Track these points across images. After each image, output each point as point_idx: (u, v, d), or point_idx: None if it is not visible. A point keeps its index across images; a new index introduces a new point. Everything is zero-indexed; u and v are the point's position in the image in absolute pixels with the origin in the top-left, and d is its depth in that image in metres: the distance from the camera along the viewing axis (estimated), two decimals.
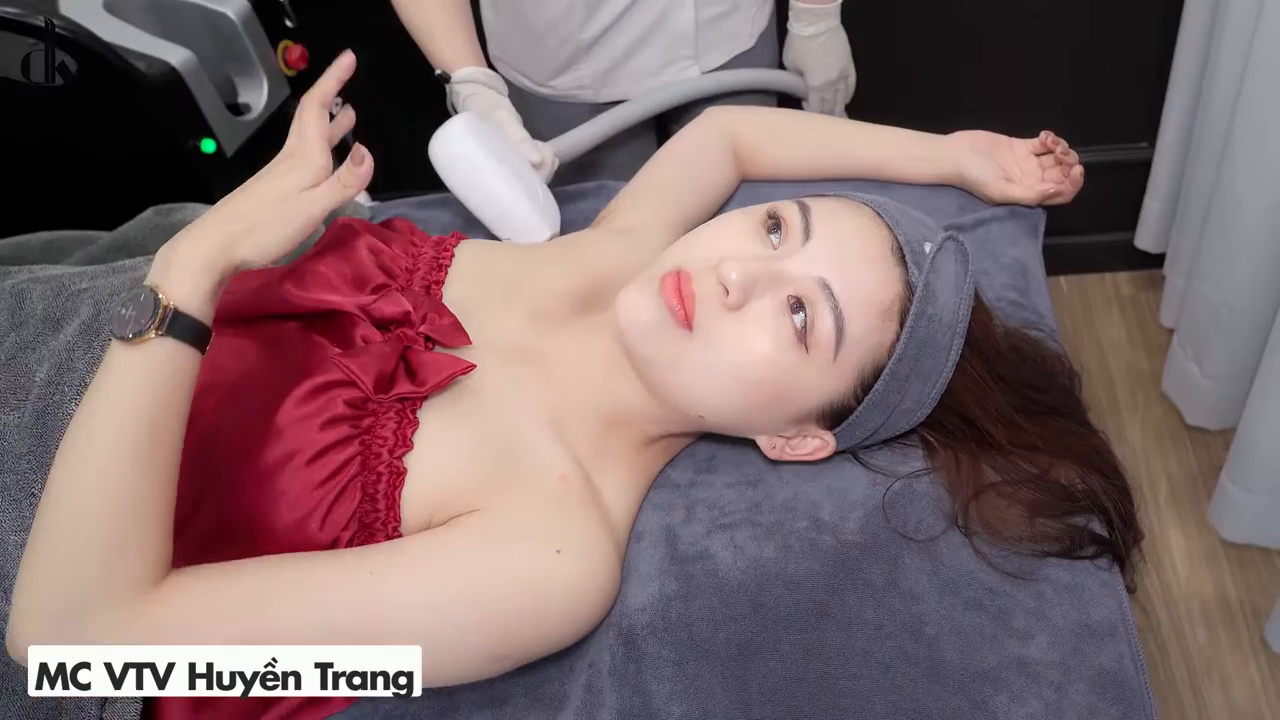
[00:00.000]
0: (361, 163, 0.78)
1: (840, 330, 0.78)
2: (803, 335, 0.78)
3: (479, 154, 1.06)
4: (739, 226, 0.83)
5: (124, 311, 0.71)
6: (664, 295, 0.79)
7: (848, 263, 0.79)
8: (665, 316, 0.79)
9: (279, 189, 0.78)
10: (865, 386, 0.82)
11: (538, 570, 0.76)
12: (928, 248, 0.81)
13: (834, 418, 0.84)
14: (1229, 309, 1.66)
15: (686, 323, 0.79)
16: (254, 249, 0.75)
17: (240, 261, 0.75)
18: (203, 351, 0.74)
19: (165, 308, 0.71)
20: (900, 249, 0.81)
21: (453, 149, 1.07)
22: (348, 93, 1.83)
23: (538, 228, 1.07)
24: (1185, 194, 1.84)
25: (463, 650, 0.75)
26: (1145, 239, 2.03)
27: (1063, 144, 1.09)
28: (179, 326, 0.72)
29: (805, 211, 0.82)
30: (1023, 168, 1.11)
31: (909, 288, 0.80)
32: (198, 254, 0.73)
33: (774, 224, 0.82)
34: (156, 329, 0.71)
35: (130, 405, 0.71)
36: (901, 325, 0.80)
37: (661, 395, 0.84)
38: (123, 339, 0.71)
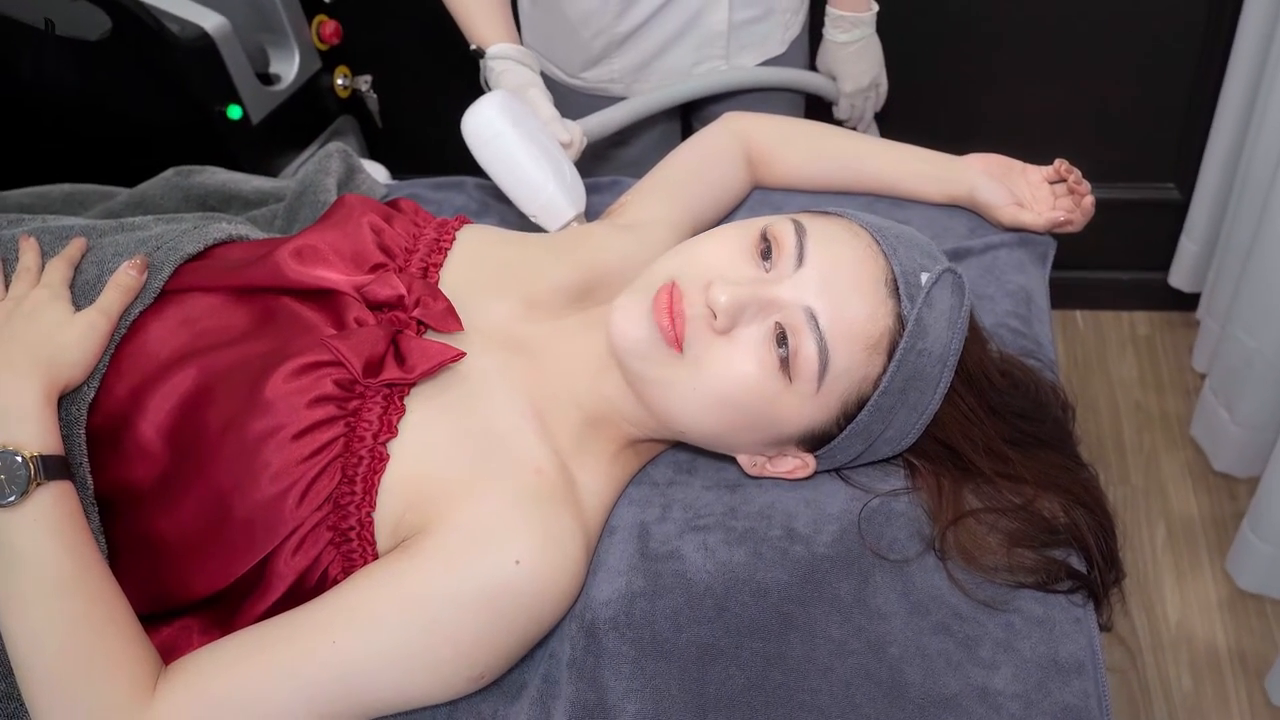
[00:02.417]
0: (143, 271, 0.87)
1: (824, 362, 0.77)
2: (788, 364, 0.78)
3: (509, 131, 1.08)
4: (734, 244, 0.82)
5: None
6: (655, 314, 0.79)
7: (838, 293, 0.78)
8: (656, 335, 0.79)
9: (54, 314, 0.83)
10: (848, 416, 0.81)
11: (498, 587, 0.75)
12: (924, 278, 0.80)
13: (815, 442, 0.84)
14: (1264, 357, 1.64)
15: (677, 344, 0.79)
16: (75, 369, 0.81)
17: (66, 384, 0.80)
18: (72, 478, 0.78)
19: (32, 459, 0.75)
20: (894, 280, 0.79)
21: (484, 125, 1.08)
22: (380, 71, 1.86)
23: (563, 207, 1.08)
24: (1225, 238, 1.83)
25: (441, 678, 0.76)
26: (1180, 277, 2.01)
27: (1076, 173, 1.08)
28: (51, 468, 0.76)
29: (800, 233, 0.80)
30: (1034, 194, 1.10)
31: (900, 321, 0.79)
32: (31, 394, 0.77)
33: (768, 244, 0.81)
34: (36, 482, 0.74)
35: (45, 559, 0.74)
36: (890, 358, 0.79)
37: (646, 406, 0.84)
38: (5, 506, 0.74)
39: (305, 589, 0.79)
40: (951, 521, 0.82)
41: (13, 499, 0.73)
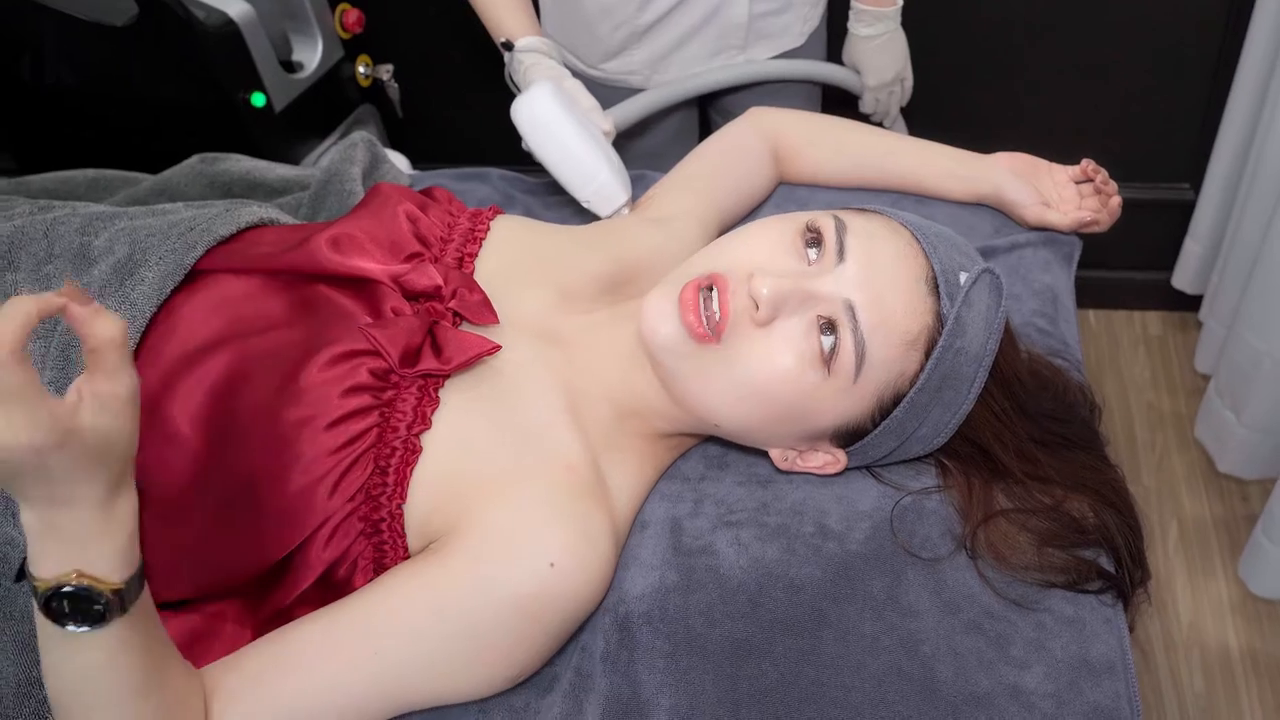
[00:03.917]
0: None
1: (861, 355, 0.78)
2: (827, 356, 0.78)
3: (564, 119, 1.09)
4: (776, 235, 0.83)
5: (60, 609, 0.62)
6: (681, 312, 0.79)
7: (878, 288, 0.78)
8: (684, 332, 0.79)
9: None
10: (884, 412, 0.81)
11: (534, 591, 0.75)
12: (963, 278, 0.81)
13: (848, 438, 0.84)
14: (1273, 359, 1.64)
15: (707, 338, 0.79)
16: (129, 459, 0.64)
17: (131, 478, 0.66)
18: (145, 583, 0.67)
19: (113, 594, 0.63)
20: (934, 278, 0.80)
21: (540, 113, 1.09)
22: (402, 61, 1.86)
23: (616, 192, 1.10)
24: (1230, 239, 1.82)
25: (479, 680, 0.77)
26: (1183, 279, 2.01)
27: (1103, 173, 1.08)
28: (133, 590, 0.64)
29: (841, 229, 0.81)
30: (1061, 194, 1.10)
31: (939, 319, 0.79)
32: (108, 524, 0.62)
33: (812, 238, 0.81)
34: (121, 612, 0.64)
35: (115, 672, 0.66)
36: (927, 356, 0.79)
37: (679, 400, 0.84)
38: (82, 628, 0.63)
39: (335, 579, 0.80)
40: (982, 521, 0.83)
41: (88, 629, 0.63)
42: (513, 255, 0.93)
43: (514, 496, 0.79)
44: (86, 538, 0.62)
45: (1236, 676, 1.59)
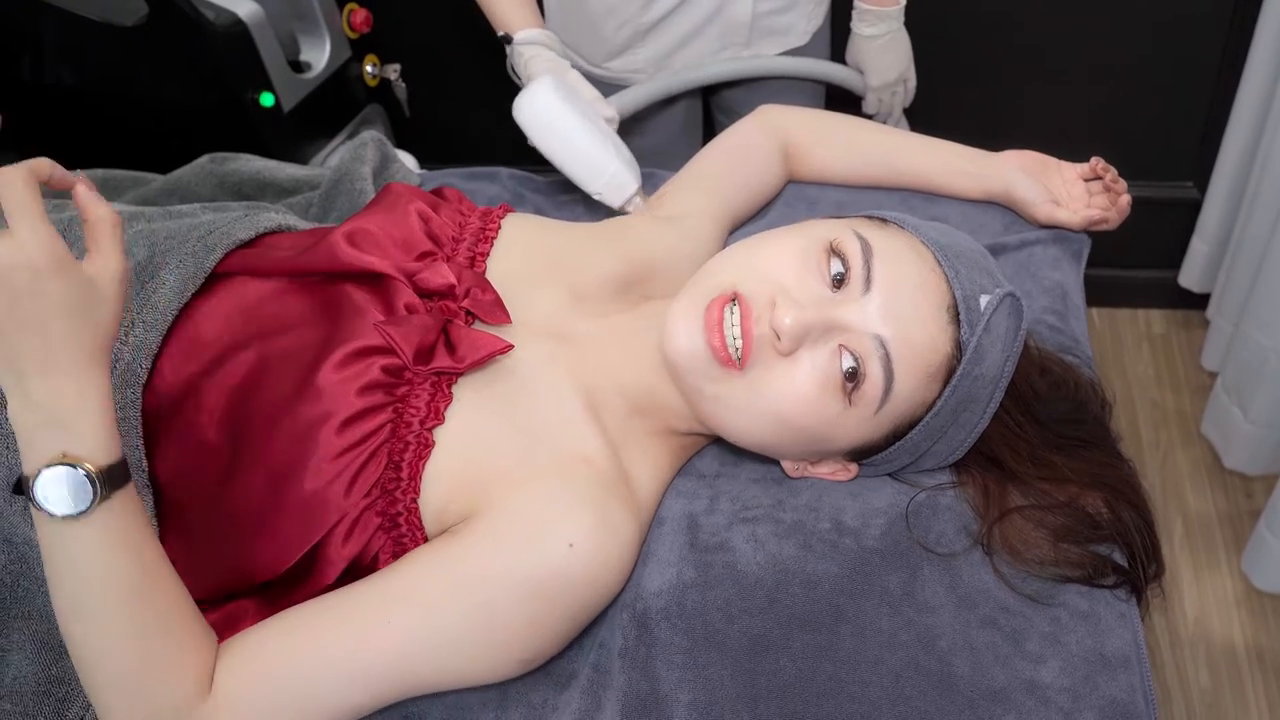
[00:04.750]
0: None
1: (888, 390, 0.78)
2: (850, 389, 0.78)
3: (569, 113, 1.09)
4: (798, 254, 0.81)
5: (50, 496, 0.67)
6: (707, 333, 0.79)
7: (902, 320, 0.78)
8: (709, 353, 0.79)
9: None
10: (899, 435, 0.82)
11: (551, 571, 0.76)
12: (984, 301, 0.80)
13: (861, 455, 0.85)
14: (1279, 356, 1.65)
15: (731, 363, 0.79)
16: (109, 339, 0.69)
17: (108, 361, 0.70)
18: (132, 478, 0.71)
19: (98, 473, 0.67)
20: (955, 306, 0.79)
21: (544, 109, 1.09)
22: (409, 60, 1.86)
23: (627, 181, 1.10)
24: (1238, 237, 1.83)
25: (492, 661, 0.77)
26: (1190, 278, 2.02)
27: (1112, 171, 1.08)
28: (117, 476, 0.69)
29: (868, 253, 0.79)
30: (1070, 192, 1.10)
31: (959, 347, 0.79)
32: (86, 394, 0.67)
33: (835, 260, 0.80)
34: (103, 497, 0.67)
35: (112, 570, 0.69)
36: (945, 383, 0.79)
37: (697, 414, 0.85)
38: (68, 519, 0.67)
39: (358, 574, 0.80)
40: (998, 518, 0.83)
41: (76, 514, 0.68)
42: (524, 254, 0.93)
43: (533, 486, 0.79)
44: (67, 415, 0.67)
45: (1242, 671, 1.60)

================================

# Directions:
Keep every word of the material exactly as given. Drop the pictures.

# Answer to this exercise:
Track these points across images. After each image, output each point as point_idx: (u, v, d), or point_idx: None if it is not visible. A point keeps its index across images; a new index introduces a new point. Everything is zero-indexed; u and v are the point's position in the image in absolute pixels with the origin in the top-left, and d is its depth in that image in metres: the distance from the camera along the viewing axis (estimated), two decimals.
[00:00.000]
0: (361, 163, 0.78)
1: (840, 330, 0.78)
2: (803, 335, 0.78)
3: (479, 154, 1.06)
4: (739, 226, 0.83)
5: (124, 311, 0.71)
6: (664, 295, 0.79)
7: (848, 263, 0.79)
8: (665, 316, 0.79)
9: (279, 189, 0.78)
10: (865, 386, 0.82)
11: (538, 570, 0.76)
12: (928, 248, 0.81)
13: (834, 418, 0.84)
14: (1229, 309, 1.66)
15: (686, 323, 0.79)
16: (254, 249, 0.75)
17: (240, 261, 0.75)
18: (203, 351, 0.74)
19: (165, 308, 0.71)
20: (900, 249, 0.81)
21: (453, 149, 1.07)
22: (348, 93, 1.83)
23: (538, 228, 1.07)
24: (1185, 194, 1.84)
25: (463, 650, 0.75)
26: (1145, 239, 2.03)
27: (1063, 144, 1.09)
28: (179, 326, 0.72)
29: (805, 211, 0.82)
30: (1023, 168, 1.11)
31: (909, 288, 0.80)
32: (198, 254, 0.73)
33: (774, 224, 0.82)
34: (156, 329, 0.71)
35: (130, 405, 0.71)
36: (901, 325, 0.80)
37: (661, 395, 0.84)
38: (123, 339, 0.71)
[00:02.417]
0: (143, 271, 0.87)
1: (824, 362, 0.77)
2: (788, 364, 0.78)
3: (509, 131, 1.08)
4: (734, 244, 0.82)
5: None
6: (655, 314, 0.79)
7: (838, 293, 0.78)
8: (656, 335, 0.79)
9: (54, 314, 0.83)
10: (848, 416, 0.81)
11: (498, 587, 0.75)
12: (924, 278, 0.80)
13: (815, 442, 0.84)
14: (1264, 357, 1.64)
15: (677, 344, 0.79)
16: (75, 369, 0.81)
17: (66, 384, 0.80)
18: (72, 478, 0.78)
19: (32, 459, 0.75)
20: (894, 280, 0.79)
21: (484, 125, 1.08)
22: (380, 71, 1.86)
23: (563, 207, 1.08)
24: (1225, 238, 1.83)
25: (441, 678, 0.76)
26: (1180, 277, 2.01)
27: (1076, 173, 1.08)
28: (51, 468, 0.76)
29: (800, 233, 0.80)
30: (1034, 194, 1.10)
31: (900, 321, 0.79)
32: (31, 394, 0.77)
33: (768, 244, 0.81)
34: (36, 482, 0.74)
35: (45, 559, 0.74)
36: (890, 358, 0.79)
37: (646, 406, 0.84)
38: (5, 506, 0.74)
39: (305, 589, 0.79)
40: (951, 521, 0.82)
41: (13, 499, 0.73)
[00:03.917]
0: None
1: (861, 355, 0.78)
2: (827, 356, 0.78)
3: (564, 119, 1.09)
4: (776, 235, 0.83)
5: (60, 609, 0.62)
6: (681, 312, 0.79)
7: (878, 288, 0.78)
8: (684, 332, 0.79)
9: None
10: (884, 412, 0.81)
11: (534, 591, 0.75)
12: (963, 278, 0.81)
13: (848, 438, 0.84)
14: (1273, 359, 1.64)
15: (707, 338, 0.79)
16: (129, 459, 0.64)
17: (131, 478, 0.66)
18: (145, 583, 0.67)
19: (113, 594, 0.63)
20: (934, 278, 0.80)
21: (540, 113, 1.09)
22: (402, 61, 1.86)
23: (616, 192, 1.10)
24: (1230, 239, 1.82)
25: (479, 680, 0.77)
26: (1183, 279, 2.01)
27: (1103, 173, 1.08)
28: (133, 590, 0.64)
29: (841, 229, 0.81)
30: (1061, 194, 1.10)
31: (939, 319, 0.79)
32: (108, 524, 0.62)
33: (812, 238, 0.81)
34: (121, 612, 0.64)
35: (115, 672, 0.66)
36: (927, 356, 0.79)
37: (679, 400, 0.84)
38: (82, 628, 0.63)
39: (335, 579, 0.80)
40: (982, 521, 0.83)
41: (88, 629, 0.63)
42: (513, 255, 0.93)
43: (514, 496, 0.79)
44: (86, 538, 0.62)
45: (1236, 676, 1.59)
[00:04.750]
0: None
1: (888, 390, 0.78)
2: (850, 389, 0.78)
3: (569, 113, 1.09)
4: (798, 254, 0.81)
5: (50, 496, 0.67)
6: (707, 333, 0.79)
7: (902, 320, 0.78)
8: (709, 353, 0.79)
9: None
10: (899, 435, 0.82)
11: (551, 571, 0.76)
12: (984, 301, 0.80)
13: (861, 455, 0.85)
14: (1279, 356, 1.65)
15: (731, 363, 0.79)
16: (109, 339, 0.69)
17: (108, 361, 0.70)
18: (132, 478, 0.71)
19: (98, 473, 0.67)
20: (955, 306, 0.79)
21: (544, 109, 1.09)
22: (409, 60, 1.86)
23: (627, 181, 1.10)
24: (1238, 237, 1.83)
25: (492, 661, 0.77)
26: (1190, 278, 2.02)
27: (1112, 171, 1.08)
28: (117, 476, 0.69)
29: (868, 253, 0.79)
30: (1070, 192, 1.10)
31: (959, 347, 0.79)
32: (86, 394, 0.67)
33: (835, 260, 0.80)
34: (103, 497, 0.67)
35: (112, 570, 0.69)
36: (945, 383, 0.79)
37: (697, 414, 0.85)
38: (68, 519, 0.67)
39: (358, 574, 0.80)
40: (998, 518, 0.83)
41: (76, 514, 0.68)
42: (524, 254, 0.93)
43: (533, 486, 0.79)
44: (67, 415, 0.67)
45: (1242, 671, 1.60)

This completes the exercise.